Le Mensonge dit gentiment à sa compagne : – Partout où nous nous présenterons, c'est toi qui porteras la parole, car si l'on me reconnaissait, nul ne voudrait nous recevoir. Dans la première maison où ils entrèrent, ce fut la femme du maître qui les accueillit ; le maître arriva à la tombée de la nuit et demanda tout de suite à manger : – Je n'ai encore rien préparé, dit sa femme. Or, à midi, elle avait préparé le déjeuner pour deux et en avait caché la moitié. Bien que son mari n'en sût rien, il entra cependant dans une grande colère, parce qu'il arrivait, très affamé, des champs. Se tournant vers les étrangers, le mari leur demanda : – Pensez-vous que ce soit là le fait d'une bonne ménagère ? Le Mensonge garda prudemment le silence ; mais la Vérité, obligée de répondre, dit avec sincérité qu'une bonne ménagère aurait dû tout préparer pour le retour de son mari. Alors, la femme de l'hôte, violemment irritée contre ces étrangers qui se permettaient de se mêler des affaires de son ménage, les jeta finalement à la porte.

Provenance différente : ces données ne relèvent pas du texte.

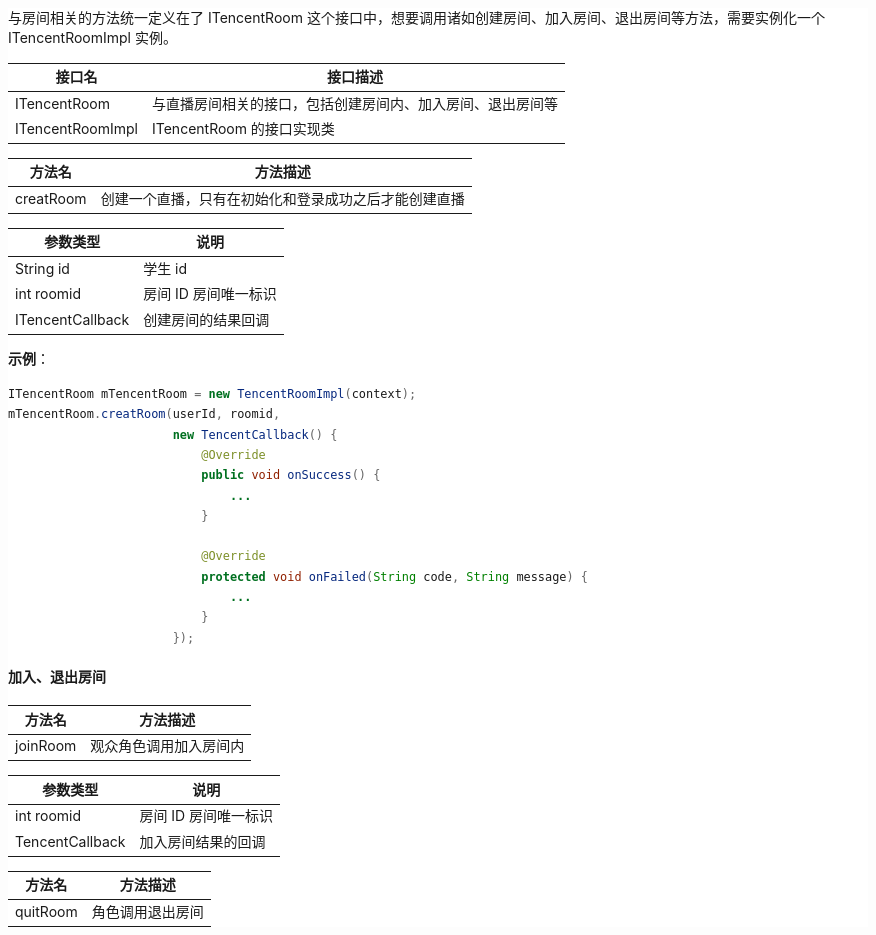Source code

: 与房间相关的方法统一定义在了 ITencentRoom 这个接口中，想要调用诸如创建房间、加入房间、退出房间等方法，需要实例化一个 ITencentRoomImpl 实例。

| 接口名           | 接口描述                                                   |
| ---------------- | ---------------------------------------------------------- |
| ITencentRoom     | 与直播房间相关的接口，包括创建房间内、加入房间、退出房间等 |
| ITencentRoomImpl | ITencentRoom 的接口实现类                                  |

| 方法名    | 方法描述                                             |
| --------- | ---------------------------------------------------- |
| creatRoom | 创建一个直播，只有在初始化和登录成功之后才能创建直播 |

| 参数类型         | 说明                 |
| ---------------- | -------------------- |
| String id        | 学生 id              |
| int roomid       | 房间 ID 房间唯一标识 |
| ITencentCallback | 创建房间的结果回调   |

**示例**：

```java
ITencentRoom mTencentRoom = new TencentRoomImpl(context);
mTencentRoom.creatRoom(userId, roomid,
                       new TencentCallback() {
                           @Override
                           public void onSuccess() {
                               ...
                           }
                           
                           @Override
                           protected void onFailed(String code, String message) {
                               ...
                           }
                       });
```



#### 加入、退出房间

| 方法名   | 方法描述               |
| -------- | ---------------------- |
| joinRoom | 观众角色调用加入房间内 |

| 参数类型        | 说明                 |
| --------------- | -------------------- |
| int roomid      | 房间 ID 房间唯一标识 |
| TencentCallback | 加入房间结果的回调   |


| 方法名   | 方法描述         |
| -------- | ---------------- |
| quitRoom | 角色调用退出房间 |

Au deuxième village où ils arrivèrent, le Mensonge et la Vérité trouvèrent les enfants occupés à partager une vache stérile, fort grasse, qui venait d'être abattue. Quand les voyageurs entrèrent chez le chef du village, ils rencontrèrent des enfants qui venaient de remettre au chef la tête et les membres de la vache, en lui disant : – Voici ta part. Or, chacun sait que c'est toujours le chef qui fait les parts dans une distribution de cette nature. Le chef, s'adressant à nos étrangers, qui venaient d assister à tous ces détails, leur demanda : – Qui pensez-vous donc qui commande ici ? – Apparemment, dit la Vérité, ce sont les enfants. À ces mots, le chef se mit dans une terrible fureur et fit immédiatement chasser ces étrangers, si impertinents.
Le Mensonge dit alors à la Vérité : – Vraiment, je ne puis te laisser plus longtemps le soin de nos affaires, car tu nous ferais mourir de faim."